A growing body of scientific studies supports the trend.

The newest research comes from a large, well-designed study known as Advanced Cognitive Training for Independent and Vital Elderly (ACTIVE), published in December in the Journal of the American Medical Association.

Unlike previous studies, this one has a relatively long-term horizon. More than 2,000 healthy seniors in Baltimore; Birmingham, Ala.; Boston; Detroit; Indianapolis; and State College, Pa., were evaluated multiple times over five years.

Participants were divided into four groups. Three received special training in specific mental functions (memory, reasoning and speed of processing) and one group, with no training, served as a control.

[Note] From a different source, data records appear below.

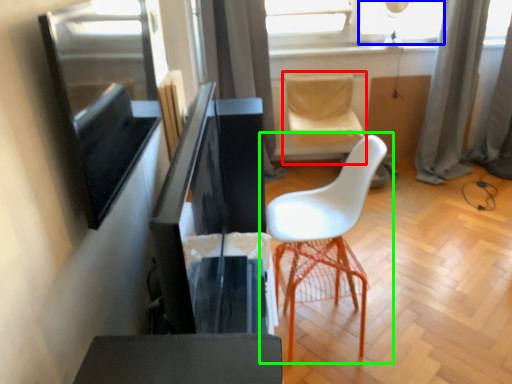
Question: Which object is the farthest from swivel chair (highlighted by a red box)? Choose among these: window (highlighted by a blue box) or chair (highlighted by a green box).

Choices:
 (A) window
 (B) chair

Answer: (B)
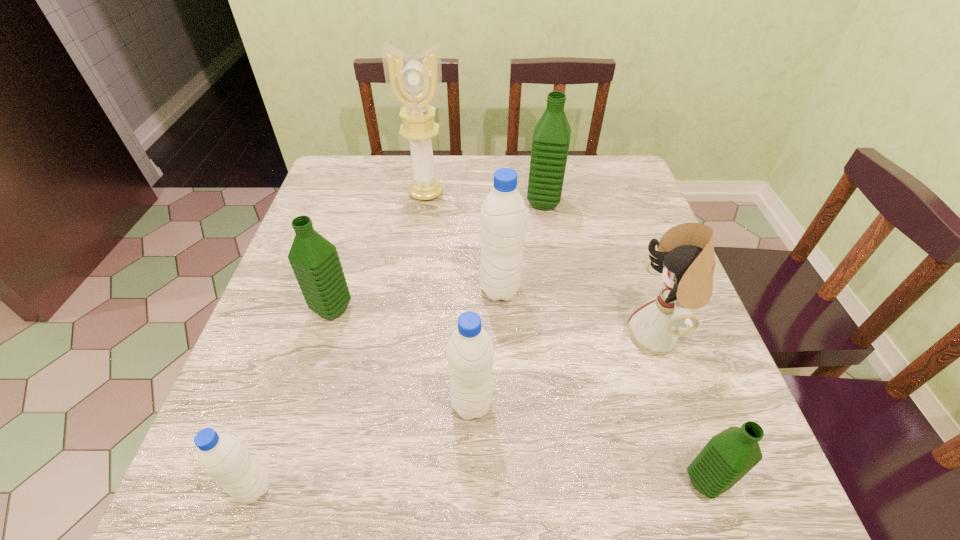
Locate an element on the screen. vacant point located between the nearest gray water bottle and the doll is located at coordinates (456, 412).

The major finding was stunning: Relatively short training regimens — 10 sessions of 1 to 1.5 hours each over five or six weeks — improved mental functioning as long as five years later. Booster sessions helped advance these gains, and some people found it easier to perform everyday tasks, such as managing finances, after mental workouts.

“I think what this shows, conclusively, is that when healthy older people put effort into learning new things, they can improve their mental fitness,” said Michael Marsiske, a member of the research team and an associate professor at the University of Florida at Gainesville. “And even if structured learning is relatively brief, you should be able to see the benefits of that learning for some time to come.”

Different types of training

Not all training is alike, however. In the ACTIVE study, each form of mental training (for memory, speed or reasoning) affected only the function targeted without crossing over into other realms. Training results were strongest for speed of mental processing and weakest for memory.

“What this tells us is that specific brain functions may need different types of training,” said Dr. Jeffrey Elias, chief of the cognitive-aging program at the National Institute on Aging, which helped fund the ACTIVE study.

With that in mind, researchers probably will design comprehensive programs with multiple types of training to forestall age-related mental decline, Elias predicted. Along these lines, Posit Science, a San Francisco-based company, is developing a cognitive-training program focused on visual stimuli to supplement an existing program that centers on auditory stimulation.

“Combined, we believe their impact will be multiplied,” said Dr. Michael Merzenich, co-founder and a professor at the Keck Center for Integrative Neuroscience at the University of California at San Francisco.

Posit Science started selling its brain-fitness program to retirement communities in 2005; it’s the software that Betty Hall has been using at the Wyndemere Senior Living Campus in Wheaton. Research to date shows the program shaves an average 10 years off the mental age of users, but how long the improvement lasts “is really an open question,” Merzenich said. So far the time frame appears to be at least six months.

“It could be what will be needed is a continuous fitness regimen, where people do these exercises every day or every week,” he suggested.

Left open is the question, Can cognitive training help offset the impact of brain conditions such as mild cognitive impairment, a condition that frequently precedes Alzheimer’s disease, and dementia? And can it work with people with schizophrenia, which is an illness of the brain, or cancer survivors whose thinking becomes blurred after chemotherapy?

Some evidence suggests that training may delay mental decline associated with mild cognitive impairment, chemotherapy and schizophrenia, but so far there is no evidence that brain exercises can prevent Alzheimer’s or other forms of dementia with an organic basis, Merzenich said.